CVE-2026-30797 is a critical security vulnerability identified in the RustDesk Client, a remote desktop software available on multiple platforms including Windows, MacOS, Linux, iOS, and Android. The flaw is categorized under CWE-862 (Missing Authorization) and CWE-749 (Exposed Dangerous Method or Function). It specifically affects the Flutter URI scheme handler and configuration import modules, notably the importConfig() function within the flutter/lib/common.Dart file. The vulnerability allows an attacker positioned as a man-in-the-middle (MitM) to intercept and manipulate API messages exchanged by the RustDesk Client application. Due to missing authorization checks, the attacker can craft malicious URI requests that the client processes without verifying the legitimacy or permissions of the source. This can lead to unauthorized configuration changes or injection of malicious settings, potentially compromising the confidentiality and integrity of the remote desktop sessions. The vulnerability requires no prior authentication or privileges but does require user interaction, such as clicking a malicious URI link. The CVSS 4.0 base score of 9.3 indicates a critical severity with network attack vector, low attack complexity, no privileges required, user interaction needed, and high impact on confidentiality and integrity. Although no known exploits are currently reported in the wild, the broad platform support and the nature of the vulnerability make it a significant risk for users of RustDesk Client up to version 1.4.5. The absence of available patches at the time of disclosure necessitates immediate attention to mitigation strategies to prevent exploitation.

The impact of CVE-2026-30797 on organizations worldwide can be severe. RustDesk Client is used for remote desktop access and support, often in enterprise environments. Exploitation could allow attackers to manipulate configuration settings or inject malicious commands, potentially leading to unauthorized access, data leakage, or disruption of remote sessions. Confidentiality is at high risk as attackers can intercept and alter sensitive session data. Integrity is compromised because unauthorized configuration changes can alter the behavior of the client or the remote connection. Availability impact is lower but possible if malicious configurations disrupt service. Since the vulnerability requires no authentication and can be exploited remotely via MitM attacks, attackers can target users on insecure networks or those tricked into clicking malicious URIs. This threat is especially critical for organizations relying on RustDesk for secure remote access, including IT support teams, managed service providers, and remote workers. Without timely mitigation, attackers could leverage this vulnerability to gain footholds in corporate networks or exfiltrate sensitive information.
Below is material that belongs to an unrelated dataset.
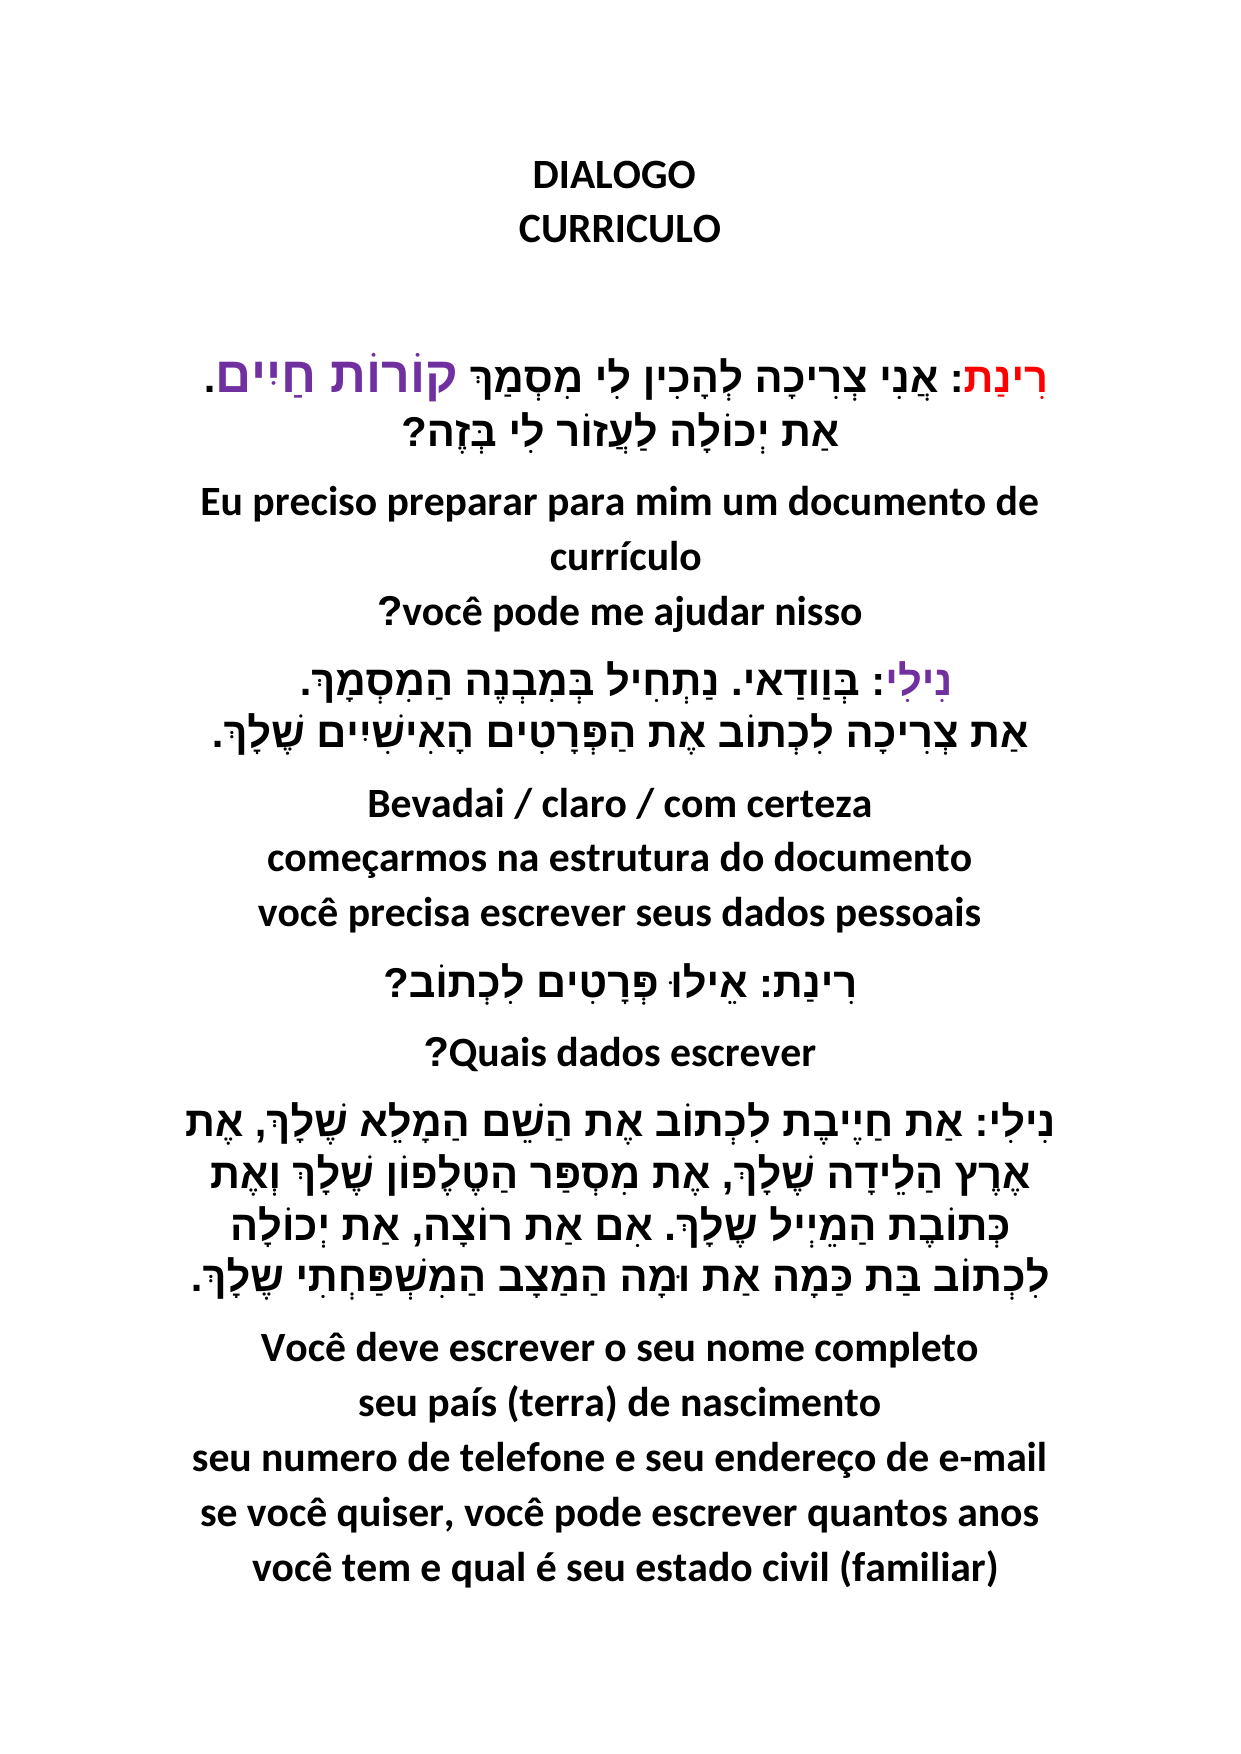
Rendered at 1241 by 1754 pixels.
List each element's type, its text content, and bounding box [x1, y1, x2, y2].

To mitigate CVE-2026-30797, organizations should take the following specific actions: 1) Monitor RustDesk Client vendor announcements closely and apply security patches immediately once released. 2) Until patches are available, restrict RustDesk Client usage to trusted networks with strong encryption and avoid use over public or untrusted Wi-Fi to reduce MitM attack risk. 3) Employ network-level protections such as TLS interception detection, DNS filtering, and network segmentation to limit exposure. 4) Educate users to avoid clicking on untrusted or unsolicited URI links that could trigger the vulnerable importConfig() functionality. 5) Implement endpoint detection and response (EDR) solutions to monitor for suspicious RustDesk client behavior or unauthorized configuration changes. 6) Consider using alternative remote desktop solutions with verified secure authorization mechanisms if immediate patching is not feasible. 7) Conduct regular audits of remote access configurations and logs to detect anomalies potentially related to exploitation attempts. These targeted measures go beyond generic advice by focusing on mitigating the specific attack vector (Flutter URI scheme handler) and the man-in-the-middle exploitation method.